When voice_mode is "always", or "inbound" and the user sent a voice message, the bot sends a TTS voice reply after the text response. The flow:

  1. A "recording voice" indicator is shown
  2. The last assistant response text is sent to the TTS provider
  3. The returned audio (WAV or URL) is converted to OGG Opus for Telegram
  4. The voice message is sent via bot.send_voice()

Four voice providers:

Provider STT TTS Voices Notes
Muxlisa (default) Yes Yes maftuna, asomiddin Native OGG, no ffmpeg for STT
KotibAI Yes Yes aziza, nargiza, soliha, sherzod, rachel, arnold 6 voices, multi-language
Aisha Yes Yes gulnoza, jaxongir Mood control (happy/sad/neutral)
Whisper Yes No N/A OpenAI, 50+ languages, STT only

Quoted voice messages: When a user replies to a voice message, the quoted voice is also transcribed and included as [voice: transcribed text] in the reply annotation.

Reactions

{
  "reactions_enabled": false
}

When reactions_enabled is true, the bot sends emoji reactions on messages to indicate processing status:

Emoji When
eyes Message received, processing started
white_check_mark Processing completed successfully
x An error occurred during processing

When messages are coalesced (multiple rapid messages batched into one turn), earlier messages in the batch receive a white_check_mark reaction to indicate they were included.

Reactions are sent via the SetMessageReaction API method. If reactions are not supported in a chat (e.g., older groups), failures are silently ignored.
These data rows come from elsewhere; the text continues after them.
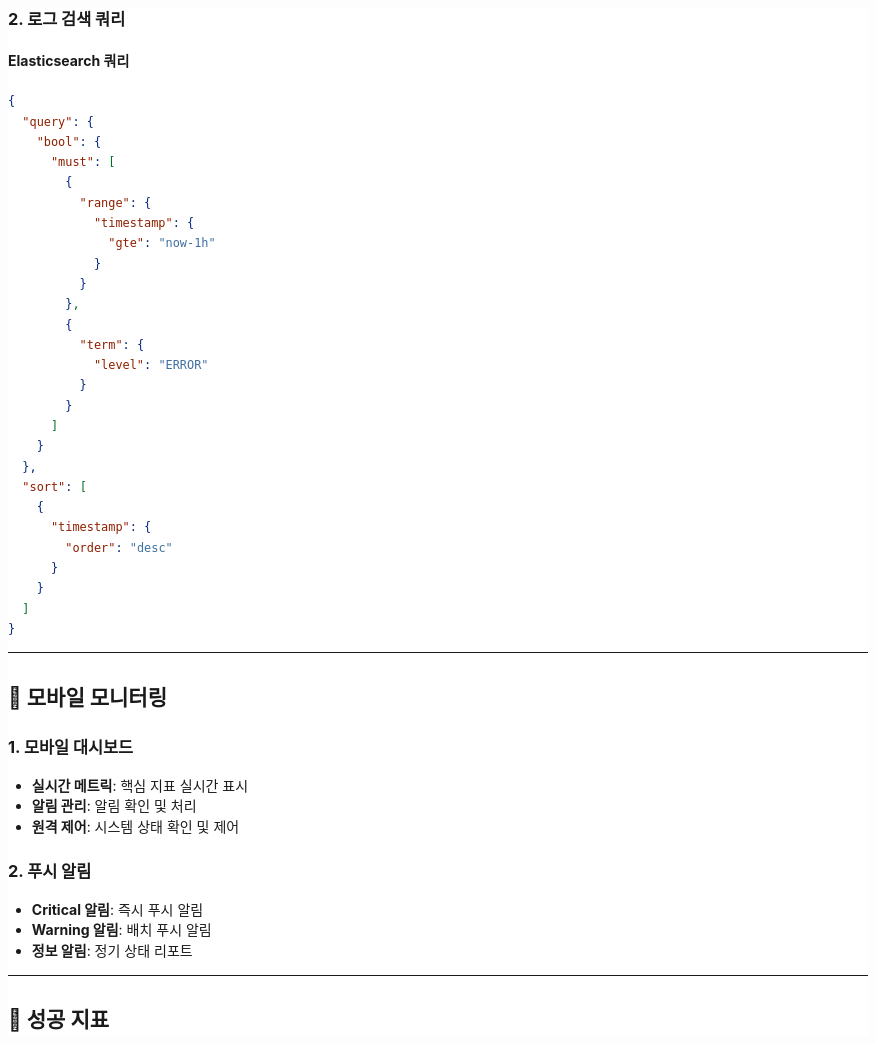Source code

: ### **2. 로그 검색 쿼리**

#### **Elasticsearch 쿼리**
```json
{
  "query": {
    "bool": {
      "must": [
        {
          "range": {
            "timestamp": {
              "gte": "now-1h"
            }
          }
        },
        {
          "term": {
            "level": "ERROR"
          }
        }
      ]
    }
  },
  "sort": [
    {
      "timestamp": {
        "order": "desc"
      }
    }
  ]
}
```

---

## 📱 **모바일 모니터링**

### **1. 모바일 대시보드**
- **실시간 메트릭**: 핵심 지표 실시간 표시
- **알림 관리**: 알림 확인 및 처리
- **원격 제어**: 시스템 상태 확인 및 제어

### **2. 푸시 알림**
- **Critical 알림**: 즉시 푸시 알림
- **Warning 알림**: 배치 푸시 알림
- **정보 알림**: 정기 상태 리포트

---

## 🎯 **성공 지표**
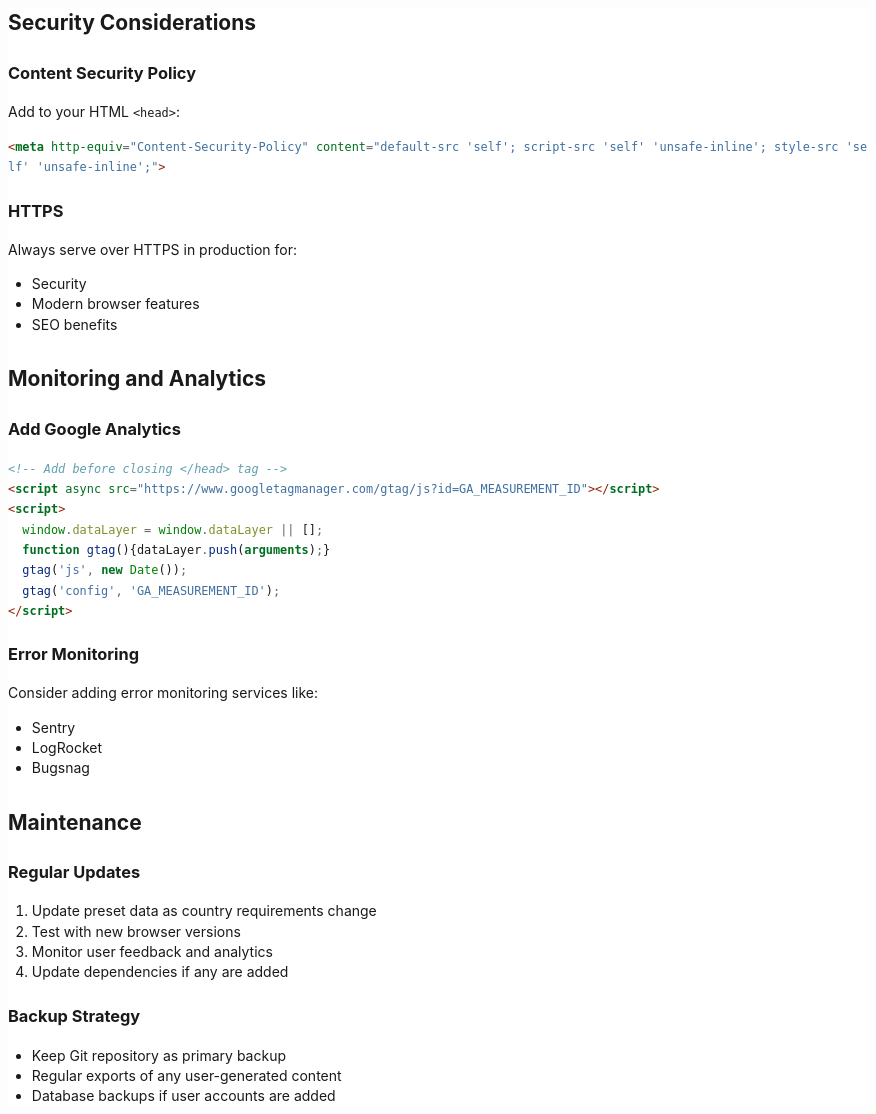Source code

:## Security Considerations

### Content Security Policy
Add to your HTML `<head>`:
```html
<meta http-equiv="Content-Security-Policy" content="default-src 'self'; script-src 'self' 'unsafe-inline'; style-src 'self' 'unsafe-inline';">
```

### HTTPS
Always serve over HTTPS in production for:
- Security
- Modern browser features
- SEO benefits

## Monitoring and Analytics

### Add Google Analytics
```html
<!-- Add before closing </head> tag -->
<script async src="https://www.googletagmanager.com/gtag/js?id=GA_MEASUREMENT_ID"></script>
<script>
  window.dataLayer = window.dataLayer || [];
  function gtag(){dataLayer.push(arguments);}
  gtag('js', new Date());
  gtag('config', 'GA_MEASUREMENT_ID');
</script>
```

### Error Monitoring
Consider adding error monitoring services like:
- Sentry
- LogRocket
- Bugsnag

## Maintenance

### Regular Updates
1. Update preset data as country requirements change
2. Test with new browser versions
3. Monitor user feedback and analytics
4. Update dependencies if any are added

### Backup Strategy
- Keep Git repository as primary backup
- Regular exports of any user-generated content
- Database backups if user accounts are added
Default is false (no reactions sent).

Reply Mode

{
  "reply_mode": "coalesced"
}

Controls when the bot uses Telegram's reply-to feature to link its response to the user's message.

Mode Behavior
off Never reply-to; responses are sent as standalone messages
coalesced Reply-to only when multiple rapid messages were batched into one turn
always Always reply-to the triggering message

Default is "coalesced".

Typing Indicator

During processing, the bot sends a typing indicator every 4 seconds until the response is ready. This is visible as "Bot is typing..." in the Telegram client. The typing loop is cancelled as soon as the first streaming draft is sent.